■ SUPPLIED PASSAGE
The First Date — Just Get out the Slides

TL;DR — Ryan Floyd’s take on the importance of structure and a slide deck when first meeting a VC to discuss funding.

I have had a few meetings in the last few weeks that have reminded me how important some structure is for the first date — or at least when you are really pitching — just quit the “lets just talk it through and see the demo” pitch. Bring out the slides. I am not kidding. Structure is sweet. I am sure your product is awesome but the demo isn’t enough for me. Unless you are going to levitate, go back in time or some similar Blaine like feat, I am not investing in a demo. I have a lot of awesome interactions and conversations at places like Philz.

Sometimes like this morning I had a meeting to talk with an awesome entrepreneur and she had just taken over as CEO of a company and wanted to get me up to speed on the business as they will be out raising money later this year. Perfect — no slides. No need. But I know her well and I know she will have a deck when she goes to really start raising money. No question. I learn a lot in unstructured meetings (unstructured does not equal without purpose) and hopefully the people I meet with feel the same. Those conversations are great — and they build relationships and trust which are critical — but I cannot imagine really making a decision over a latte. Maybe there are other venture investors that will, so chalk it up to just my style.

I know it sounds cool — just talk it through and they will get it. Much more casual and much more fun. But don’t do it. Even if the investor says it’s OK — go to the deck. I am not talking about going through a mountain of slides. Tell the story succinctly and get to critical aspects of the business. The structure makes a huge difference — at least to me. Slides can be light on the details — no one can digest a page of numbers easily but they serve as the illustration to the story you are telling. Just get out the slides. Please. There is some complexity to any business and team and we are all short on time (and maybe I am short on intelligence) but some structured flow to the conversation will not only be the most efficient way to spend our first date but it will also be the best way for teams to get funding. At best, an unstructured first date just leads to a second structured one.

■ DATA PROVIDED
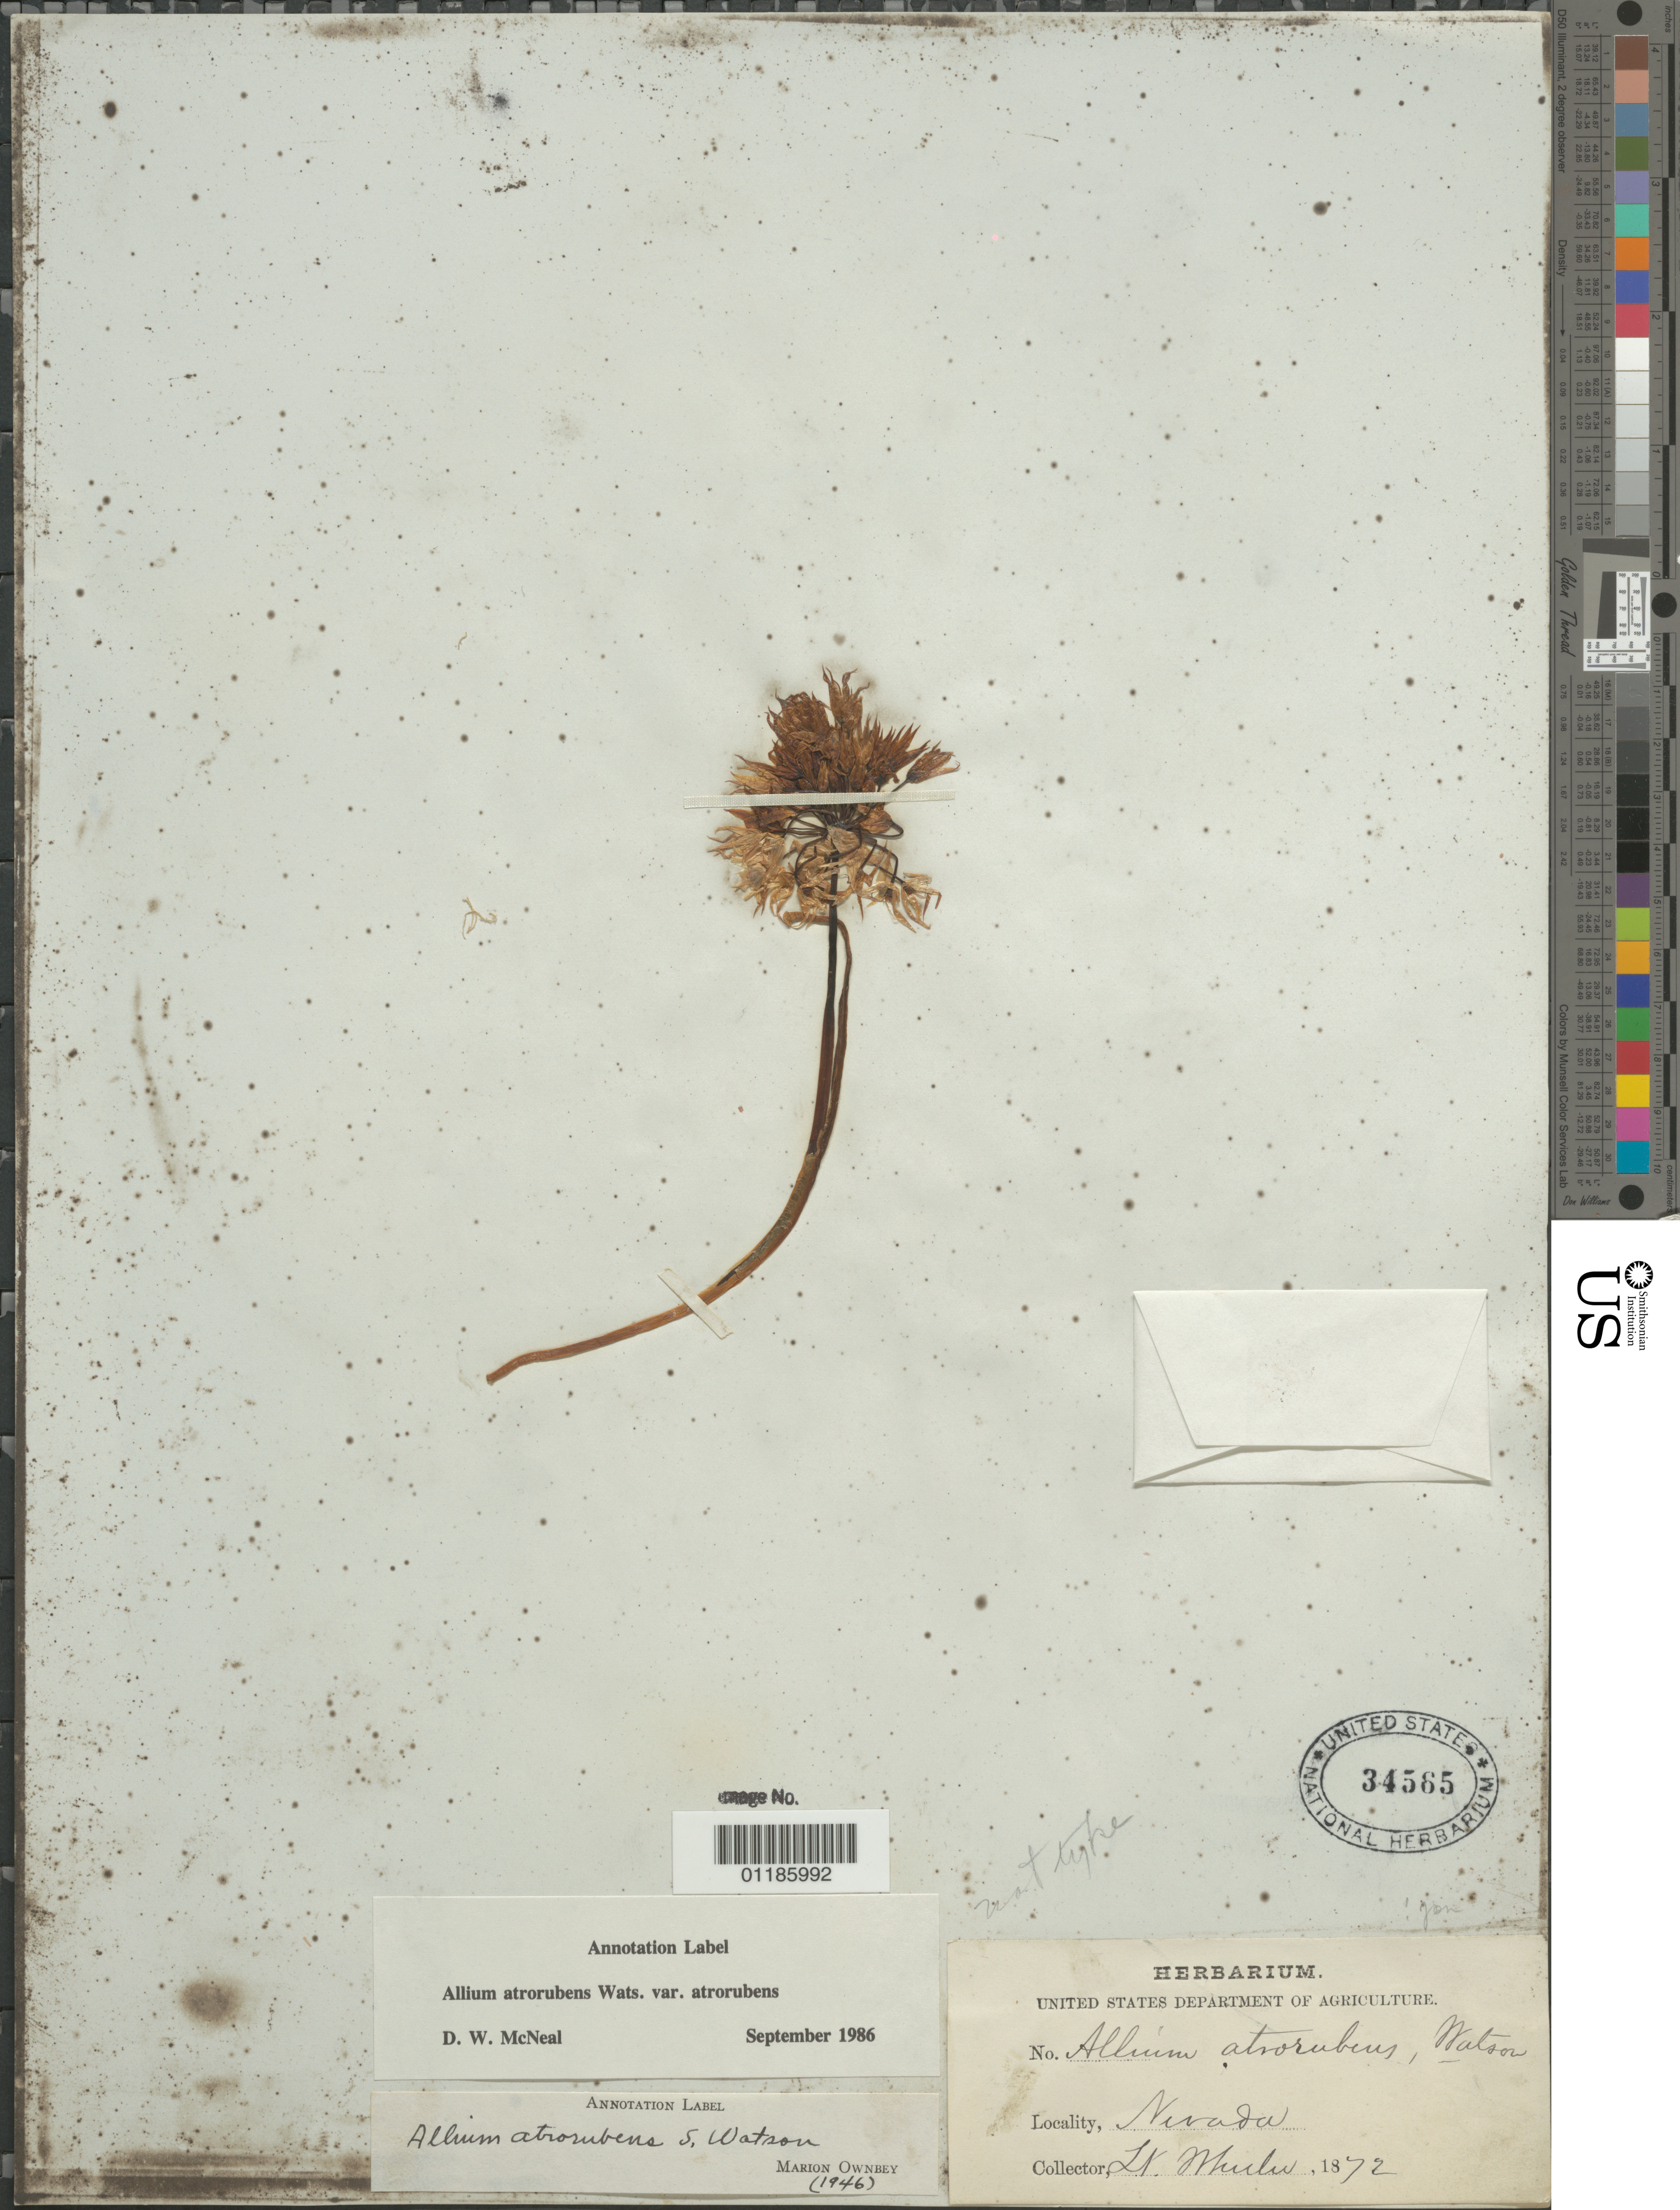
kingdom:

■ REQUIRED WORK
• A. In the post about pitching to investors with slides, what does the author say an unstructured first date leads to at best?
• B. Reproduce the passage from the post about pitching with slides, starting at the words "I have had a" and stopping after "places like Philz.".

■ RESPONSES BY TASK
• A. At best, it leads to a second, structured one.

• B.
I have had a few meetings in the last few weeks that have reminded me how important some structure is for the first date — or at least when you are really pitching — just quit the “lets just talk it through and see the demo” pitch. Bring out the slides. I am not kidding. Structure is sweet. I am sure your product is awesome but the demo isn’t enough for me. Unless you are going to levitate, go back in time or some similar Blaine like feat, I am not investing in a demo. I have a lot of awesome interactions and conversations at places like Philz.